The radial velocity measurement gave astronomers an approximate mass for this planet, and also the orbital period, but it wasn't until recently, when, in 2011, 55 Cancri e was observed transiting its host star (by Winn et al.), that we were able to determine how large this planet is. The transit measurements, by the way, were taken with the MOST satellite, which is the only Canadian Space Telescope. It looks kind of like a suitcase:


Image stolen from UBC's MOST website

Anyway, based on the transit and radial velocity data, it was determined that 55 Cancri e is eight times as massive as the Earth, and its radius is twice that of the Earth's. That would give it a surface gravity about twice as large as on Earth. In addition, its orbital period (or year) is only 18 hours long, which would give it a surface temperature of over 2000 degrees Celsius! We shouldn't go around calling this a second Earth any time soon... it's hot and heavy over there!

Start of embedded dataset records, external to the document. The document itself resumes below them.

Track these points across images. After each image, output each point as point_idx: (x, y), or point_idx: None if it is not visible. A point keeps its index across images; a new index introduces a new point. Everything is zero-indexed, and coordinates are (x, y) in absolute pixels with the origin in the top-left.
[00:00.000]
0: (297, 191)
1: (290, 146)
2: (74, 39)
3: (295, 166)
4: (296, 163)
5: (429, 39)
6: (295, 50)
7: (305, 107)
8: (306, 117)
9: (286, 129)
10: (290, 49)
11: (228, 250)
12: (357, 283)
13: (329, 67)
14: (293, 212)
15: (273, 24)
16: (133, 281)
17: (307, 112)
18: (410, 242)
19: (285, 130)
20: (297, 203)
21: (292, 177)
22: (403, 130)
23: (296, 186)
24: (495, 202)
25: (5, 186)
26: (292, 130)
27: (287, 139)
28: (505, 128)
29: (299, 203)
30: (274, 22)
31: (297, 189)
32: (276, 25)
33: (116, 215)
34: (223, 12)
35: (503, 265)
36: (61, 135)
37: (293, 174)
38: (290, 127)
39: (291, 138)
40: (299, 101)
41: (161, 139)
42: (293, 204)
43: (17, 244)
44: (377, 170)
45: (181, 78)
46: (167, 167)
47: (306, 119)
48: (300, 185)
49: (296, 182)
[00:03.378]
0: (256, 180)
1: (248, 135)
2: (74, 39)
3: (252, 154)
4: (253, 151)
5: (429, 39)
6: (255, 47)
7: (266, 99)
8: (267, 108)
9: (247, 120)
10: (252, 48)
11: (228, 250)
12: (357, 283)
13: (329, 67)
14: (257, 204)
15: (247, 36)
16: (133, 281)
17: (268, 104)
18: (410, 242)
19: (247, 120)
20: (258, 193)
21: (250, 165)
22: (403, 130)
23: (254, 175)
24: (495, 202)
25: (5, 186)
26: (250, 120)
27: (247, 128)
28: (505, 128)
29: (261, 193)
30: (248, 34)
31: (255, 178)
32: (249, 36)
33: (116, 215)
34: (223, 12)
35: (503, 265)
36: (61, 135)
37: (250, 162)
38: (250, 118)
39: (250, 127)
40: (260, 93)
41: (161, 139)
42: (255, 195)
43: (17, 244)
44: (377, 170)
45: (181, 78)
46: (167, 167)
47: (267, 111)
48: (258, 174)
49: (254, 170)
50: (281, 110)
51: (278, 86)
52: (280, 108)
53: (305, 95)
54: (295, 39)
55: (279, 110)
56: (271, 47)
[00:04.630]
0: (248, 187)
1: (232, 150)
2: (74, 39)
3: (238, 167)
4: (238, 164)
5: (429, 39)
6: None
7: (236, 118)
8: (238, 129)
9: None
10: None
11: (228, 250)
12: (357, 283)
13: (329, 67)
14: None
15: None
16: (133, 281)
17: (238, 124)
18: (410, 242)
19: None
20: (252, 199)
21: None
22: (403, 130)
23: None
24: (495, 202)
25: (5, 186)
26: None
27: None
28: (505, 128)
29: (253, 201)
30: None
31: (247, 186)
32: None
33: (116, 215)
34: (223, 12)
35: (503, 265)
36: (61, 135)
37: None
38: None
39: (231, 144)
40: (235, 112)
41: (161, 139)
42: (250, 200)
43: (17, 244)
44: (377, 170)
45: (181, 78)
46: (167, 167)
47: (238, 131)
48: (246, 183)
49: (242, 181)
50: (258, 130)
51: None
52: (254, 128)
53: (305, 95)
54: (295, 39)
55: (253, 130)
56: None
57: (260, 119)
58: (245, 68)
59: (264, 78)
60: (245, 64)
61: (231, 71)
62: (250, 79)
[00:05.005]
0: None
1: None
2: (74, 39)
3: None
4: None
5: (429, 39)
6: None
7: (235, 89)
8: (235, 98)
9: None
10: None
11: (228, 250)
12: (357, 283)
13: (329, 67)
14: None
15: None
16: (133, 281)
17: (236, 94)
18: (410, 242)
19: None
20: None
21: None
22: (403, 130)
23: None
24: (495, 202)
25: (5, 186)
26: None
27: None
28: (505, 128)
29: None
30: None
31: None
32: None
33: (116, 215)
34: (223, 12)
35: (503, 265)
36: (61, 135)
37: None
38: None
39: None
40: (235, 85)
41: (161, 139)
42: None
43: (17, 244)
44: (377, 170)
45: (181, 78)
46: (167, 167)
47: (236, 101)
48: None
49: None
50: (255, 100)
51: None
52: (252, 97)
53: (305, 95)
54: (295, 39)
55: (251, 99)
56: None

The most recent development, which made the news last week, is that astronomers (Madhusudhan et al.) now think that this planet might be made primarily out of carbon. That would mean that it would have an iron core, a layer of diamond (which might be 3 times as massive as the Earth), and a molten graphite surface. Previously, it was hypothesized that 55 Cancri e might have a rocky core like the Earth's surrounded by a layer of super-heated water. That assumes, of course, that it's made of the same sort of rocky stuff as in our own solar system which is primarily oxygen-based.


The plot above shows the radius versus mass of several extra-solar planets, including 55 Cancri e as the red and blue dots (these represent two different measurements). The different curves represent various models based on the composition of the planet, and a primarily carbon-based planet seems to make sense in this case. It helps that the host star appears to have more carbon than our own sun, and that a superheated water layer would be extremely volatile. More measurements, of course, will help determine the exact composition of the planet.

This is the first extra-solar planet that is thought to be made of diamond (unless you count that "diamond planet" I talked about last year), and if 55 Cancri e turns out to be carbon-based, it would revolutionize how we think of planet composition. We usually think of planets being composed of mostly the same stuff as in our own solar system, but there's no reason why some planetary systems couldn't be made up of slightly different stuff!